EXERCISE A
For the biographical note on Turner, decide whether each statement agrees with the note: (i) Turner was born into slavery; (ii) he received a preaching license at age 19 from the Methodist Church South; (iii) he returned to his unit in 1864. Answer yes or no for each, quoting the deciding words of the note exactly.
EXERCISE B
Retype the part of the biographical note on Turner that opens with the words containing "Buried: South View" and closes with "Pearl Lemon (1907).".

TEXT SHOWN
·····

Born: February 1, 1834, Newberry, South Carolina.
Died: May 8, 1915, Windsor, Ontario, Canada.
Buried: South View Cemetery, Atlanta, Georgia.
Turner was born free, the son of Hardy Turner and Sarah Greer Story.
He married four times: to Eliza Ann Peacher (1856), Martha Elizabeth DeWitt (1893), Harriet Ann Wyman (1900), and Laura Pearl Lemon (1907).
Turner learned to read and write and became a Methodist minister, receiving a preaching license at age 19 from the Methodist Church South.
He joined the African Methodist Episcopal (AME) Church in St. Louis, Missouri, in 1858. He later served pastorates in Baltimore, Maryland, and Washington, DC.
During the American civil war, Turner organized Company B, First United States Colored Troops and became its chaplain. He caught smallpox shortly after reporting for duty, and spent a lengthy recovery in a hospital. He returned to his unit in 1864.

·····

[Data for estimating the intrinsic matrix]
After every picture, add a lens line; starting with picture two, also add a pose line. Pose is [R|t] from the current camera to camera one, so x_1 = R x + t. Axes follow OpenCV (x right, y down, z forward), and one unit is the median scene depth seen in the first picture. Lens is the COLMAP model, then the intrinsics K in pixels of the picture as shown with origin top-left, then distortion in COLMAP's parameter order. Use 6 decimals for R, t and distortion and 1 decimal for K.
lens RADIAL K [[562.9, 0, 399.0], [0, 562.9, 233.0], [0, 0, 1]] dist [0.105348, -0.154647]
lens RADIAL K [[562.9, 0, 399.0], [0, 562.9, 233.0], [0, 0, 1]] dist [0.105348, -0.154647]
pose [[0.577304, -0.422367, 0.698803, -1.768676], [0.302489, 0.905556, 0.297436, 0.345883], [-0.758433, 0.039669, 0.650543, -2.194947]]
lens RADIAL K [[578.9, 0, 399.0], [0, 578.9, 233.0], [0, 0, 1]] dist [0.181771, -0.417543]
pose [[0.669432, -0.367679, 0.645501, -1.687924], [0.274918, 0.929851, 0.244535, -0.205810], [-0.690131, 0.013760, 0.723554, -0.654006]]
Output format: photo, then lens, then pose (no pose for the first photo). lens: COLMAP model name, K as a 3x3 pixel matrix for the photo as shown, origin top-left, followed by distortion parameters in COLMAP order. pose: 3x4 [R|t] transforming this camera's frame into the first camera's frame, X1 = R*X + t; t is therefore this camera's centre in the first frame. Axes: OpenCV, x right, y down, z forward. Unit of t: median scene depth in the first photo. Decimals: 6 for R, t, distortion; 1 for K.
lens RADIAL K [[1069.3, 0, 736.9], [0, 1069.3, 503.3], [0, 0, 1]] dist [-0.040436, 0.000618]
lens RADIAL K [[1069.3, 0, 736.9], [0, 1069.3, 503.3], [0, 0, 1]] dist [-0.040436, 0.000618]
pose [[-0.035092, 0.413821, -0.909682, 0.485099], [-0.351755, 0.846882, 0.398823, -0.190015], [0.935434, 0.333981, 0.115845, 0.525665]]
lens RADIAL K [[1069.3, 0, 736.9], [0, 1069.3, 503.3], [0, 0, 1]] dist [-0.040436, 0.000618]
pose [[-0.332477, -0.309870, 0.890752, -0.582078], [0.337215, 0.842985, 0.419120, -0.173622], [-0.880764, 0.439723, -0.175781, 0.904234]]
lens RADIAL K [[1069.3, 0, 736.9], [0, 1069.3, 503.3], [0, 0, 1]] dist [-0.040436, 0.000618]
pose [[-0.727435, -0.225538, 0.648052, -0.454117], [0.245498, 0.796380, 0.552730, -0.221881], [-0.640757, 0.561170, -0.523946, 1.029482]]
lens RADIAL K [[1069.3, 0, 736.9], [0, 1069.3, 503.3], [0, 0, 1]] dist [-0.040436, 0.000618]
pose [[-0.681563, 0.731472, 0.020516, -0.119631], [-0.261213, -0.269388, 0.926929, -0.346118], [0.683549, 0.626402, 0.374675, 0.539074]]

·····

RESPONSE A
(i) No: "Turner was born free"
(ii) Yes: "receiving a preaching license at age 19 from the Methodist Church South"
(iii) Yes: "He returned to his unit in 1864."

RESPONSE B
Buried: South View Cemetery, Atlanta, Georgia.
Turner was born free, the son of Hardy Turner and Sarah Greer Story.
He married four times: to Eliza Ann Peacher (1856), Martha Elizabeth DeWitt (1893), Harriet Ann Wyman (1900), and Laura Pearl Lemon (1907).